Figure 2 presents three DET graphs, one for each category of model. Within each graph two DET curves are plotted one for each feature space: tf-idf and Word2Vec. The most important finding is that, for all three categories of models, using Word2Vec representations result in worse performance on FSD, compared with tf-idf. Furthermore, the performance of Word2Vec representations decreases as we move from P2P to P2C and onto P2A. Indeed, the performance of the P2A model with Word2Vec features is worse than random selection.

Fig. 2.
figure 2

Performances of P2P, P2C, and P2A models in different features spaces.

5.3 Result Analysis

Based on the experimental results, general trends in performance across different categories of models emerge, and it is possible to see clear differences in the performance of feature spaces across different categories of models. FSD performance drops as we move from P2P to P2C and P2A, and this trend is evident in the results from both experiments. Furthermore, using Word2Vec representations results in worse performance on FSD, and, again, performance drops as we move from P2P to P2C and onto P2A.

In terms of the explaining why the performances become worse from P2P to P2C and P2A, or from tf-idf to Word2Vec, one potential reason could be that the word specificity is diluted in a large number of documents or in the Word2Vec feature space, which is an important loss of information for novelty detection. The experimental results provide support for our hypothesis.
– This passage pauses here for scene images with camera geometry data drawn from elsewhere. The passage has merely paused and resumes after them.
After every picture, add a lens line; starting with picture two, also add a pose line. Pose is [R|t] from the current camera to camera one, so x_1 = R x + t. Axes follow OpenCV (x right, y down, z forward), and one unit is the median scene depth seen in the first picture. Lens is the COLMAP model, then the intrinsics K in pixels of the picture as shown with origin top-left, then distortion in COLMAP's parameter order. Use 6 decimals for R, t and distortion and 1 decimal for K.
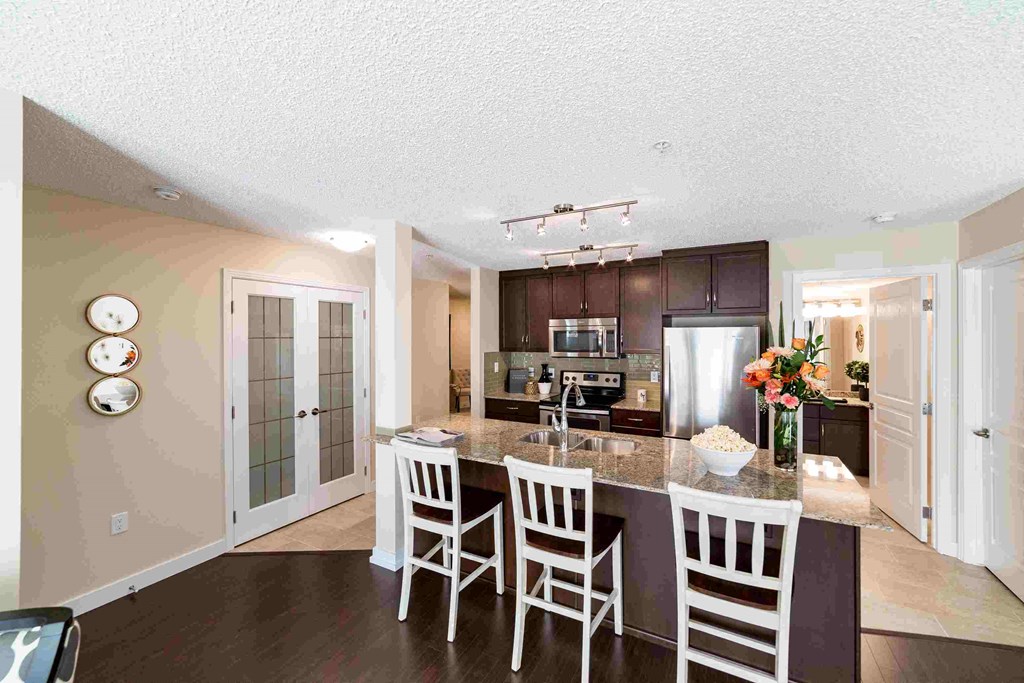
lens RADIAL K [[398.7, 0, 513.1], [0, 398.7, 340.1], [0, 0, 1]] dist [-0.017800, 0.005561]
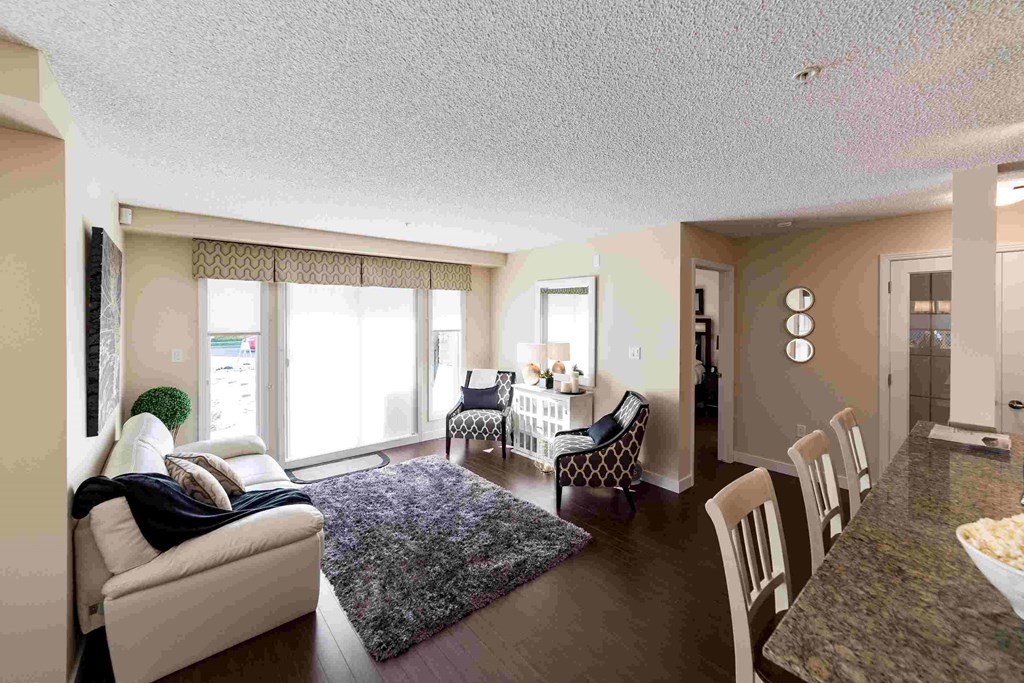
lens RADIAL K [[398.7, 0, 512.2], [0, 398.7, 322.5], [0, 0, 1]] dist [-0.017800, 0.005561]
pose [[-0.355958, 0.015572, -0.934372, 0.614420], [-0.005706, 0.999806, 0.018837, 0.003177], [0.934485, 0.012037, -0.355800, 0.318285]]
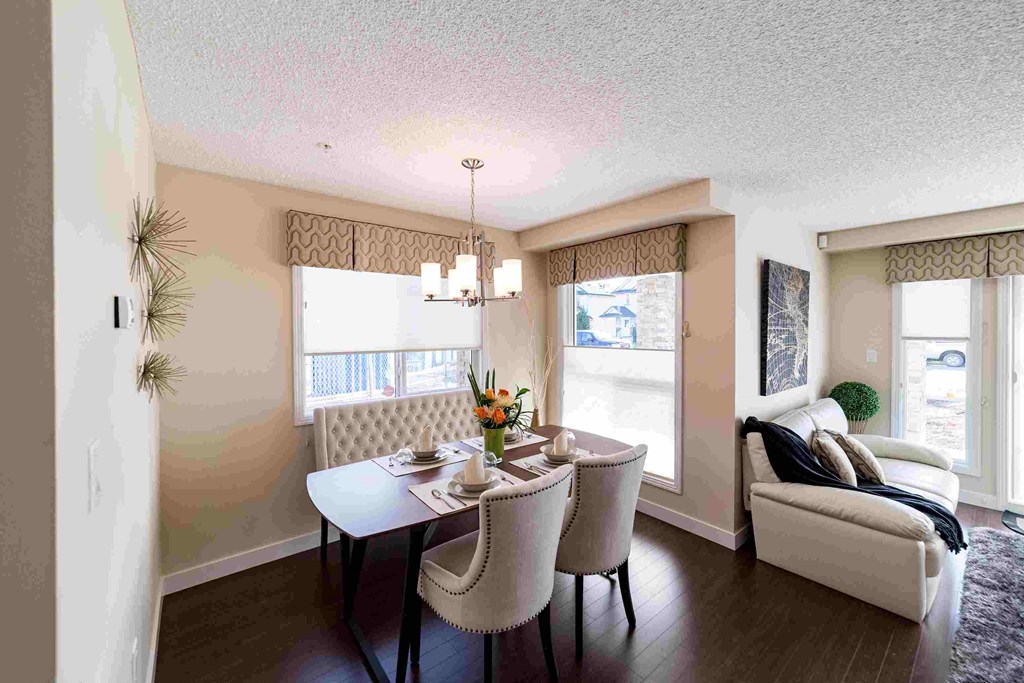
lens RADIAL K [[398.7, 0, 507.5], [0, 398.7, 333.3], [0, 0, 1]] dist [-0.017800, 0.005561]
pose [[-0.924092, -0.001759, 0.382167, 0.503599], [0.005263, 0.999836, 0.017328, 0.021844], [-0.382135, 0.018024, -0.923931, 0.562442]]
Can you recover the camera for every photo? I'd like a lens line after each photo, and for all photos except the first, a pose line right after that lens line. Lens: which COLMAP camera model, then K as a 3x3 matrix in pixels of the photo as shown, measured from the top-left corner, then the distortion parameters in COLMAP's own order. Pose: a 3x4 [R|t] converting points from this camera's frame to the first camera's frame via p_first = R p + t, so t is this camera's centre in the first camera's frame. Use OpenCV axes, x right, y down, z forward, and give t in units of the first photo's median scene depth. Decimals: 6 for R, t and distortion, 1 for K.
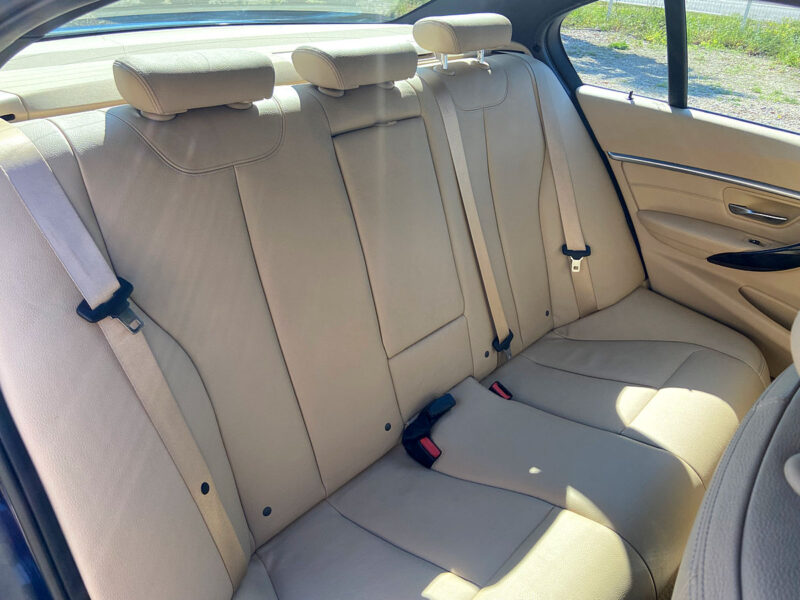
lens RADIAL K [[598.9, 0, 399.5], [0, 598.9, 302.3], [0, 0, 1]] dist [0.108971, -0.125311]
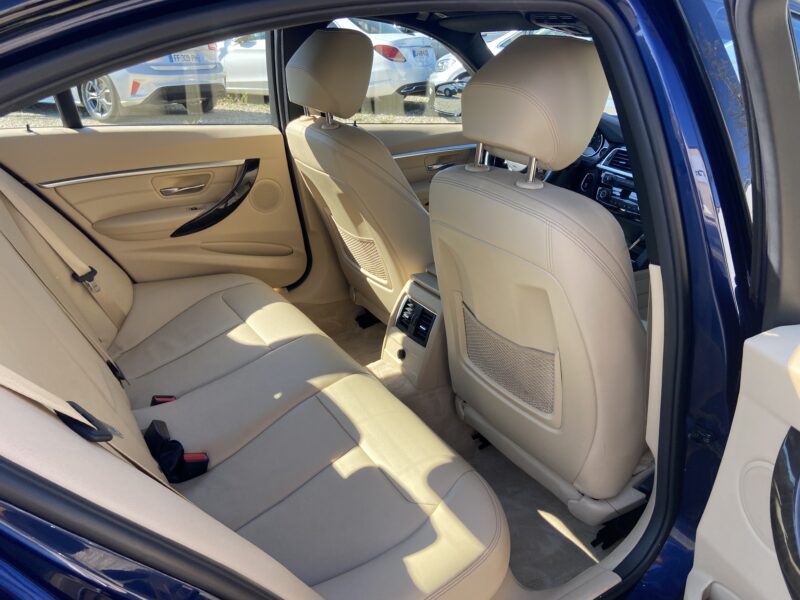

For example, for the topic “Sweden rejected the euro”, the P2P model in the tf-idf feature space finds the first story easily, but the P2P model in the Word2Vec feature space usually fails because the first story is considered to be very similar to a previous document that discusses another topic “Portugal and the euro”. “Sweden” and “Portugal” are two different words in the frequency-based feature spaces like tf-idf, so the events in Sweden and Portugal can be clearly distinguished from each other within that representation. However, in the Word2Vec feature space, the words with common contexts are located in close proximity to one another, that is, the two words make little difference, so it is difficult to find the novelty caused by the word specificity in the Word2Vec feature space. Similarly, the loss of word specificity happens in P2C and P2A.

6 Conclusions

In this paper, we explored novelty detection by firstly identifying three categories of models, Point-to-Point (P2P), Point-to-Cluster (P2C) and Point-to-All (P2A), based on different definitions of novelty scores. We believe this categorisation leads to a good understanding of novelty and other topics across general categories of detection models. We further put this idea into practice and explored FSD based on different categories of models and different feature spaces. Our experimental results show that the challenge of FSD varies across different novelty scores and corresponding model categories; and, furthermore, that the detection of novelty in the very popular Word2Vec feature space is more difficult than in a normal frequency-based feature space because of a loss of word specificity.

The next phase of our research will be developed across two strands: the application of our categorisation to other contexts to enhance the understanding of the novelty concept; and the examination of the utility of other document embeddings like Doc2Vec to build qualitative evaluation of different feature spaces.